Não foram poucas as vezes em que dom Hélder Câmara (1909-1999), arcebispo emérito de Olinda e Recife e idealizador da Conferência Nacional dos Bispos do Brasil (CNBB), explicou a origem de um apelido que o acompanhou durante boa parte de sua atividade religiosa: “Quando dou comida aos pobres, me chamam de santo. Quando pergunto por que eles são pobres, chamam-me de comunista”. De fato, esse cearense de olhos claros, parcialmente calvo e de compleição física mirrada foi um gigante na defesa dos oprimidos, o que bastou para que recebesse a inadequada alcunha. Ainda hoje, mais de duas décadas depois de sua morte, alguns radicais insistem em associá-lo ao comunismo. Nos últimos dias, a informação de que o processo para canonizá-lo avançava rapidamente no Vaticano foi o suficiente para que velhos e inaceitáveis ataques renascessem, desta vez amplificados pelo barulho das redes sociais. Não, dom Hélder não era comunista, mas um porta-voz aguerrido dos direitos humanos e da não violência — característica esta que move seus defensores em sua cruzada para santificá-lo.
Trata-se de trâmite complexo, que envolve pelo menos quatro etapas, nas quais o postulante acumula títulos à medida que cumpre certas exigências. Na primeira, o pedido de canonização é apresentado ao Dicastério das Causas dos Santos, um braço do Vaticano. Ao ser aceito, o contemplado recebe o título de Servo de Deus, já obtido por oitenta brasileiros (leia o quadro). Em seguida, uma documentação, que inclui testemunhos e documentos escritos, é enviada ao órgão da Cúria Romana responsável pelo processo. Parte integrante desse estágio, o decreto de Validade Jurídica de dom Hélder já foi emitido. O anúncio veio na semana passada, durante o 18º Congresso Eucarístico Nacional, em Pernambuco, com a presença do atual arcebispo de Olinda e Recife, dom Fernando Saburido, e de uma missão enviada pelo papa Francisco.

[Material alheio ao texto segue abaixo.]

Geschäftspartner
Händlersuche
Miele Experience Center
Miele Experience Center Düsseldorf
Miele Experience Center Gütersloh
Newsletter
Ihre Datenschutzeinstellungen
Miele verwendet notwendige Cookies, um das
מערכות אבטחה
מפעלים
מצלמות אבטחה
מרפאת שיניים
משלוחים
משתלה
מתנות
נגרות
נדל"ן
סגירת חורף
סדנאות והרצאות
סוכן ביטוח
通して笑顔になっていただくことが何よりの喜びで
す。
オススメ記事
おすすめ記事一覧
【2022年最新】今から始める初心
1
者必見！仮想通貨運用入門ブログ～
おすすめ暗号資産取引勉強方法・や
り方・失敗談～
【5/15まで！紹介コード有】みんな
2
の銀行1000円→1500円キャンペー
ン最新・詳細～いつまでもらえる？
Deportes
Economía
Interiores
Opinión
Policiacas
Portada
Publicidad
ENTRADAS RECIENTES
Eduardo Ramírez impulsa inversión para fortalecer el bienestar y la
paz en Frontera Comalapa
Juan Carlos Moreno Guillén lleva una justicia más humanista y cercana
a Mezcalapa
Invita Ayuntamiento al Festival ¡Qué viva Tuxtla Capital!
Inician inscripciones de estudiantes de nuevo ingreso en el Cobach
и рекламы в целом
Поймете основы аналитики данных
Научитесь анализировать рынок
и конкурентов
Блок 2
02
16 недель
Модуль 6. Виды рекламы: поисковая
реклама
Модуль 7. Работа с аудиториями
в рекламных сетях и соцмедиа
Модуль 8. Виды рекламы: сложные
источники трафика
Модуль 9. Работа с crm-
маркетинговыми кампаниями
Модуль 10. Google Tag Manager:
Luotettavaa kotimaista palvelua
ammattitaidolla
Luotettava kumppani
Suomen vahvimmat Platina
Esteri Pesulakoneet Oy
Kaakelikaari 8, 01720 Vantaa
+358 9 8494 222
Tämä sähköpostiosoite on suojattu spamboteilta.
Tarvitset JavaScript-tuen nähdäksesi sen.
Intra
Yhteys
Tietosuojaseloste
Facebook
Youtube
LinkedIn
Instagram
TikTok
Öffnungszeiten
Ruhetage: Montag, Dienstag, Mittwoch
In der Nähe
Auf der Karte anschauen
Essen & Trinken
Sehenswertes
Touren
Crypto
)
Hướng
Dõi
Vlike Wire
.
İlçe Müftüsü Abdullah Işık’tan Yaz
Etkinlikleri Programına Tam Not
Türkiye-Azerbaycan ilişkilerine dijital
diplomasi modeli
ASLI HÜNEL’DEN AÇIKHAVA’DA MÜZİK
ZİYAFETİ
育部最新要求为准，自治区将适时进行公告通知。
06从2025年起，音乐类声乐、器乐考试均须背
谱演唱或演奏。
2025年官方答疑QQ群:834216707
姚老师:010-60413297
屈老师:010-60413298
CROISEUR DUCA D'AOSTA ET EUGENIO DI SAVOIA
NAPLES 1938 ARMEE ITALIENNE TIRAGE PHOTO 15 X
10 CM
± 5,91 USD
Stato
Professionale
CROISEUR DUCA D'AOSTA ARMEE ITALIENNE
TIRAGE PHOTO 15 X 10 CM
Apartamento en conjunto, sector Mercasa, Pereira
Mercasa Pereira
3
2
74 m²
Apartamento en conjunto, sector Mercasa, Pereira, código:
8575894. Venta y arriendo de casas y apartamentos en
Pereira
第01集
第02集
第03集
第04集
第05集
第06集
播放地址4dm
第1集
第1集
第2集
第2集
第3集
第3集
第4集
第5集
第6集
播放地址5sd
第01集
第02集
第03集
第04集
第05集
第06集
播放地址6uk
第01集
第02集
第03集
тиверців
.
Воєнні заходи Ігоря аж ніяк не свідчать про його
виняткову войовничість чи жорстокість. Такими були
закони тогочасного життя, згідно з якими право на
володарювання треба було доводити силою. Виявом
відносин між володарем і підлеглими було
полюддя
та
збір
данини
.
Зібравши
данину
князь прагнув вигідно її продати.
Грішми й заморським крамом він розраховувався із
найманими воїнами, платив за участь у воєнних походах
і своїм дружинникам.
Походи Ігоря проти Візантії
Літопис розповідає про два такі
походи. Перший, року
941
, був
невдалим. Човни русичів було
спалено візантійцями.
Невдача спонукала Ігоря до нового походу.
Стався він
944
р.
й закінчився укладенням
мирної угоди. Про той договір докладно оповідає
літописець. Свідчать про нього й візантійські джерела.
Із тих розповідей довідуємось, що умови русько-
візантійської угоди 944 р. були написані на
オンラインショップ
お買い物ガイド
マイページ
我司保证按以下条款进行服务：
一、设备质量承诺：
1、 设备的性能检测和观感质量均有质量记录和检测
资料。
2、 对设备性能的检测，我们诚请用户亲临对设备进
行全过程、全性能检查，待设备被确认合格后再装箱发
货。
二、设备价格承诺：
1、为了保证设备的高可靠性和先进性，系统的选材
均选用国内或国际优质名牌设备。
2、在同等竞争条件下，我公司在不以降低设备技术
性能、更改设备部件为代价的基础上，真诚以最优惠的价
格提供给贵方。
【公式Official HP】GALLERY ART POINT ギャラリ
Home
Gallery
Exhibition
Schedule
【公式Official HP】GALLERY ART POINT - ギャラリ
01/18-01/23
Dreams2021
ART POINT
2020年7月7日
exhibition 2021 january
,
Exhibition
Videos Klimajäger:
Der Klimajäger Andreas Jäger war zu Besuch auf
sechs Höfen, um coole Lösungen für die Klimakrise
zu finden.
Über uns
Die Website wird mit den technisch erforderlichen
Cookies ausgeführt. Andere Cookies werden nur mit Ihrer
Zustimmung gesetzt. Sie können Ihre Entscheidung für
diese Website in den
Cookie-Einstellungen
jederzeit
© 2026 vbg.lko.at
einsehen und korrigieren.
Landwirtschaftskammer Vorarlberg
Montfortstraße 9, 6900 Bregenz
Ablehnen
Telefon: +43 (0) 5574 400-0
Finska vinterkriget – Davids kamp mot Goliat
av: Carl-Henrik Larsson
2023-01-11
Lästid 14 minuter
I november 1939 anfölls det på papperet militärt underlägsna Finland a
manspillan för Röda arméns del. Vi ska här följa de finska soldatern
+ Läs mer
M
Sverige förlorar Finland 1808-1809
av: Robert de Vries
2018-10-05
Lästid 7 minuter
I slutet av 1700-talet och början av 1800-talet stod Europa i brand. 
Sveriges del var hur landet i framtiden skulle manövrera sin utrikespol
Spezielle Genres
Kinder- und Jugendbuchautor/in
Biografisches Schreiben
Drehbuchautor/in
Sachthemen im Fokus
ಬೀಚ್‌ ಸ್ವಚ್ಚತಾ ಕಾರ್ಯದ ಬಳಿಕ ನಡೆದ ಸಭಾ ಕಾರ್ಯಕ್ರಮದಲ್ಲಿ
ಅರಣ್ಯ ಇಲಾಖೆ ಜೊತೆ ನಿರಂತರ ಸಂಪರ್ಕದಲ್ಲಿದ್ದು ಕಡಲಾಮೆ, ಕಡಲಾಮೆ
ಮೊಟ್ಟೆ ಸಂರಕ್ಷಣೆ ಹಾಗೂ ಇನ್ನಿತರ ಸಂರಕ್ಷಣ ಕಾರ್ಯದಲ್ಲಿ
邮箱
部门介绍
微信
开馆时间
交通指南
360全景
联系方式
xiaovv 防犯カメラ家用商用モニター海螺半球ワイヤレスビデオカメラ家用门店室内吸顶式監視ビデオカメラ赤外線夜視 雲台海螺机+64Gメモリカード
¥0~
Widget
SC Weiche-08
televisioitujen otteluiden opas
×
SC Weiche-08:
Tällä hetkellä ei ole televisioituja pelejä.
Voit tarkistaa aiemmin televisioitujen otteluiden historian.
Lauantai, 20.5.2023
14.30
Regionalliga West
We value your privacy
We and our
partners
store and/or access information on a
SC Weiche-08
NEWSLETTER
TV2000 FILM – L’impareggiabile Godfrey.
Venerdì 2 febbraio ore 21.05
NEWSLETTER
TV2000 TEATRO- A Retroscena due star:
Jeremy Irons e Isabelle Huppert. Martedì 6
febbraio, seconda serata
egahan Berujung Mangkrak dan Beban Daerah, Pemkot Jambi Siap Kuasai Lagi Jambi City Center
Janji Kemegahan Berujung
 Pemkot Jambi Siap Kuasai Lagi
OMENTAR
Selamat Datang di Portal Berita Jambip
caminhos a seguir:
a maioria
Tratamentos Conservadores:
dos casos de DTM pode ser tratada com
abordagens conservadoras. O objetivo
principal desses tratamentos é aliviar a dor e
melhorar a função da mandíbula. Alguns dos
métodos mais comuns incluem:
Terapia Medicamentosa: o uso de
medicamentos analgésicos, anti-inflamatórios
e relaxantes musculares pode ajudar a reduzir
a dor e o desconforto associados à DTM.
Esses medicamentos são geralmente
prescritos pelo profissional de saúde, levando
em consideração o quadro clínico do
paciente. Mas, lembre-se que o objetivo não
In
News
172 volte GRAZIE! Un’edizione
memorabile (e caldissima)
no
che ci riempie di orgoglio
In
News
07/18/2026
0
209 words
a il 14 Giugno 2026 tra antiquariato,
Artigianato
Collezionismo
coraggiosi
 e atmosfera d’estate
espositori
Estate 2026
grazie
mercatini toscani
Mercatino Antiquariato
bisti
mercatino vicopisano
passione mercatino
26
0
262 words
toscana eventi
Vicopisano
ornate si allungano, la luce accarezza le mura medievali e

Agora, um relator será nomeado para elaborar o chamado “positio”, documento que deverá reunir as “virtudes heroicas cristãs” do candidato. Na sequência final, o vasto material será analisado por uma comissão de historiadores, teólogos, bispos e cardeais indicados pelo Vaticano. “Com a aprovação dessas comissões, o papa poderá declará-lo venerável”, disse o frei Jociel Gomes, um dos responsáveis pela documentação.
Os derradeiros passos — a beatificação e a canonização (pela qual já passaram 37 brasileiros) — levam mais tempo. Para o primeiro título, o postulante deve apresentar um milagre atribuído ao candidato, que em geral trata de uma cura ou algo semelhante. Para fechar o ciclo da santificação, um segundo milagre é necessário. No entanto, com a aceleração dos processos de canonização pelo papa Francisco, muitas vezes apenas um feito é suficiente — justamente o que está sendo avaliado agora. “A rigor, uma figura como dom Hélder não precisaria de milagre para que o processo andasse”, disse a VEJA a irmã Maria Vanda de Araújo, presidente do Conselho Curador do Instituto Dom Hélder Câmara, que participou da fase diocesana por meio da coleta de testemunhos. “O maior milagre, o maior testemunho que se pode ter dele é a sua vida.”
O papa Francisco conferiu velocidade ao rito, priorizando figuras com jornadas de vida que inspirem outras pessoas. “É o caso do monsenhor Romero, bispo de El Salvador, e do monge eremita francês Charles de Foucauld”, lembra Maria Clara Bingemer, professora do Departamento de Teologia da Pontifícia Universidade Católica do Rio de Janeiro. Dom Hélder teve trajetória surpreendente. Na juventude, flertou com o integralismo, a versão brasileira do fascismo, e depois acabaria abraçando de vez o humanismo. Sua pregação incansável em prol dos mais pobres o levaria a ser indicado quatro vezes ao Prêmio Nobel da Paz, marca jamais repetida por outro brasileiro. Agora, está perto de ser eternizado pelos católicos.